Partial pressure of oxygen (pO₂) in A2780 xenograft tumors in mice. Shown are pO₂ values obtained from A2780 (human ovarian), A2780 cDDP (cisplatin-resistant variant of A2780) and RIF-1 (radiation-induced fibrosarcoma) tumors grown by subcutaneous implantation of respective cells in the hind limb of mice. The measurements were performed by in vivo EPR oximetry when the tumor size was about 12 mm in diameter. For comparison, the pO₂ value measured from the gastrocnemius muscle tissue of control (nontumor) mice is also shown. Data represent mean ± SE from 5 mice per group. The results show that the ovarian xenograft tumors are severely hypoxic when compared with RIF-1 tumor or muscle tissue.

Figure 2

Effect of hypoxia on STAT3 activation in human ovarian cancer cells. Cells were cultured under normoxic (20% O₂) or hypoxic (1% O₂) conditions. (a) Representative Western blots of HIF-1α, VEGF, pSTAT3 (Tyr705), pSTAT3 (Ser727) and STAT3 are shown. (b) Quantification of HIF-1α, VEGF and pSTAT3 blots from triplicate experiments. All 3 protein levels were significantly upregulated (*p < 0.05) in the hypoxic cells. (c) Cell-proliferation data obtained using anti-BrdU assay at 24- and 48-hr exposure to hypoxia. (d) Effect of STAT3 siRNA transfection on the proliferation of cells cultured under normoxic and hypoxic conditions. STAT3 siRNA significantly (*p < 0.05) reduced cell proliferation in the hypoxic cells.

Figure 3

Activation of STAT proteins in ovarian cancer cells cultured under hypoxic conditions. (a) Phosphorylated STATs after exposure to hypoxia for 0 (normoxia), 12, 24 and 48 hr. There was no change in the levels of pSTAT1, pSTAT5 and pSTAT6 when compared with cells cultured under normoxic conditions, whereas pSTAT3 level was enhanced in a time-dependent manner. (b) Quantification of band density of pSTATs from triplicate experiments. (c) Magnitude of pSTAT3 as a function of hypoxic exposure level. The pSTAT3 level was significantly enhanced in cells cultured at 2, 1 and 0.5% O₂. (d) After 48 hr of incubation under hypoxia (H, 1% O₂), cells were returned to normoxic culture (20% O₂) for 72 hr. The level of pSTAT3 was reversed after 12 hr or more on return to normoxic culture.

Figure 4

ROS levels in ovarian cancer cells cultured under normoxic (20% O₂) and hypoxic (1% O₂) conditions for 24 hr. (a) Dicarboxy-fluorescein diacetate (DCF-DA) fluorescence images of normoxic and hypoxic-cultured cells. (b) DCF-DA fluorescence intensity showing the ROS level in hypoxic cells was significantly (*p < 0.05) greater than normoxic cells. (c) Western blots of pSTAT3 in cells cultured under hypoxic conditions in presence of N-acetyl cysteine (NAC), a known ROS inhibitor. (d) Quantification of band density of C from triplicate experiments. Inhibition pSTAT3 upregulation was significant at 100 μM NAC concentration (*p < 0.05).

Figure 5

Effect of cisplatin or taxol exposure on the subG1 population of ovarian cancer cells cultured under normoxic or hypoxic conditions for 24 hr. Cells were treated with cisplatin (100 μM) or taxol (50 μM) for 48 hr. The cells were then collected and analyzed for subG1 levels using flow cytometry. (a) Representative flow-cytogram of cells. (b) Quantification of subG1 level as a percentage of total cells in triplicate experiments. The data show a significant difference in the chemotherapeutic efficacy between the hypoxic and normoxic cells. *p < 0.05 versus corresponding normoxic group.

Figure 6

Effect of STAT3 inhibition on the subG1 population and viability of ovarian cancer cells cultured under hypoxic conditions for 24 hr.
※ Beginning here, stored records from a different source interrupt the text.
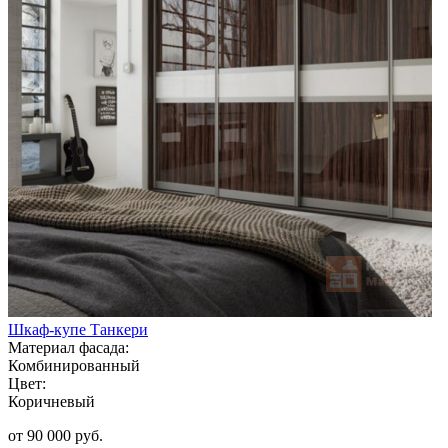
Шкаф-купе Танкери
Материал фасада:
Комбинированный
Цвет:
Коричневый
от 90 000 руб.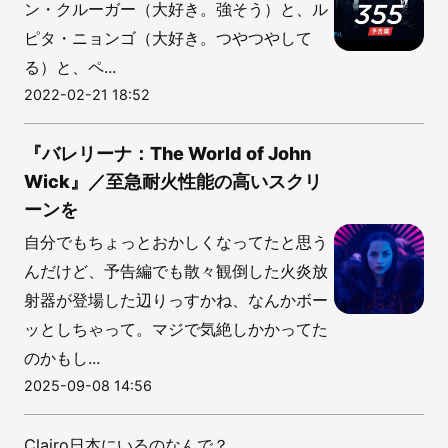
ン・クルーガー（大好き。強そう）と、ル
ピタ・ニョンゴ（大好き。つやつやして
る）と、ペ...
2022-02-21 18:52
『バレリーナ：The World of John
Wick』／至急耐火性能の高いスクリ
ーンを
自分でもちょっとおかしくなってたと思う
んだけど、予告編でも散々観倒した火炎放
射器が登場した辺りっすかね、なんかボー
ッとしちゃって。マジで気絶しかかってた
のかもし...
2025-09-08 14:56
Clairo日本にいるのなんで？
AG490 (50 μM), an indirect inhibitor of STAT3, was used to inhibit STAT3. Cells were treated with AG490 alone, cisplatin (100 μM), taxol (50 μM), cisplatin + AG490 or taxol + AG490 for 24 hr in hypoxic culture (1% O₂). (a) Representative flow cytogram of cells. (b) Quantification of subG1 level as a percentage of total cells in triplicate experiments. (c) The effect of STAT3 suppression, achieved by transfection with STAT3 siRNA, on the viability (by MTT assay) of cells treated with cisplatin (100 μM) or taxol (50 μM) under hypoxic conditions.